** Opening Quoted passage block **

Saturday, December 03, 2005

Let's Try This Again

Since my previous post seems to have been widely misinterpreted, I figured I'd try to restate my argument more clearly.

First of all, I'm NOT trying to offer a definition of science fiction or a definition of fantasy. To explain what I am trying to do, let me offer an example, one which I hope will work better than the "magical radio" example of my previous post.

Imagine a story in which teleportation is available in the form of teleport booths, where anyone can walk up, dial up a destination, and go. Now imagine a story in which teleportation is available only in the presence of a certain individual, who exerts his/her will to make it happen.

To me, based on these admittedly scant descriptions, the first story feels more like science fiction, while the second feels more like fantasy. If you don't perceive this difference between the two stories, or if you do perceive this difference but couldn't care less about it (both of which I consider perfectly legitimate reactions), then I advise you to stop reading this post right now, lest it piss you off.

For those who are still with me, the rest of this post (along with my previous post) is my attempt to articulate what I think underlies my perception of a difference between the two stories.

So, why does one story feel like SF while the other feels like fantasy? It's not a matter of what can or can't happen according to known physical laws; we can stipulate that teleportation is impossible in either form depicted, and still perceive a difference. Is it the year in which the story is set? I'd say no, because this difference persists even if both stories are set in the present day. Does it depend on how detailed an explanation is offered? Again I'd say no, because this difference persists even if no further explanation is offered in either story.

I submit that we perceive a difference in the stories because in the former, the phenomenon of teleportation appears to be an application of impersonal physical laws, while the in latter, the phenomenon of teleportation relies on the conscious intention of an individual practitioner. For the sake of brevity if nothing else, we can refer to the first as a technological form of teleportation and the second as a magical form of teleportation.

** Closing Quoted passage block **

> [Brief 1]: Please copy every row in Block 1 word for word, leaving out the pictures.
The text and the rows were taken from separate sources.

** Opening Provided records block **

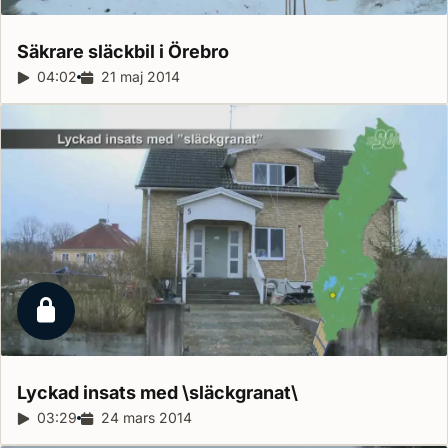
Säkrare släckbil i
Örebro
Reportagelängd:
04:02
Releasedatum:
21 maj 2014
Låst reportage
Lyckad insats med
\släckgranat\
Reportagelängd:
03:29
Releasedatum:
24 mars 2014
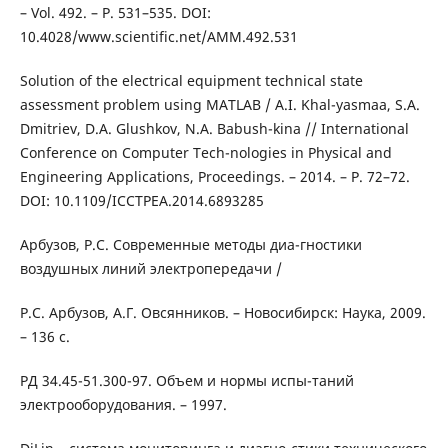
– Vol. 492. – P. 531–535. DOI:
10.4028/www.scientific.net/AMM.492.531
Solution of the electrical equipment technical state
assessment problem using MATLAB / A.I. Khal-yasmaa, S.A.
Dmitriev, D.A. Glushkov, N.A. Babush-kina // International
Conference on Computer Tech-nologies in Physical and
Engineering Applications, Proceedings. – 2014. – P. 72–72.
DOI: 10.1109/ICCTPEA.2014.6893285
Арбузов, Р.С. Современные методы диа-гностики
воздушных линий электропередачи /
Р.С. Арбузов, А.Г. Овсянников. – Новосибирск: Наука, 2009.
– 136 с.
РД 34.45-51.300-97. Объем и нормы испы-таний
электрооборудования. – 1997.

** Closing Provided records block **

> [Brief 2]: Give the post on science fiction and fantasy again from "I submit that" to "form of teleportation.", swapping "practitioner" for "operator".

> [Problem solution 1]:
Säkrare släckbil i
Örebro
Reportagelängd:
04:02
Releasedatum:
21 maj 2014
Låst reportage
Lyckad insats med
\släckgranat\
Reportagelängd:
03:29
Releasedatum:
24 mars 2014
– Vol. 492. – P. 531–535. DOI:
10.4028/www.scientific.net/AMM.492.531
Solution of the electrical equipment technical state
assessment problem using MATLAB / A.I. Khal-yasmaa, S.A.
Dmitriev, D.A. Glushkov, N.A. Babush-kina // International
Conference on Computer Tech-nologies in Physical and
Engineering Applications, Proceedings. – 2014. – P. 72–72.
DOI: 10.1109/ICCTPEA.2014.6893285
Арбузов, Р.С. Современные методы диа-гностики
воздушных линий электропередачи /
Р.С. Арбузов, А.Г. Овсянников. – Новосибирск: Наука, 2009.
– 136 с.
РД 34.45-51.300-97. Объем и нормы испы-таний
электрооборудования. – 1997.

> [Problem solution 2]:
I submit that we perceive a difference in the stories because in the former, the phenomenon of teleportation appears to be an application of impersonal physical laws, while the in latter, the phenomenon of teleportation relies on the conscious intention of an individual operator. For the sake of brevity if nothing else, we can refer to the first as a technological form of teleportation and the second as a magical form of teleportation.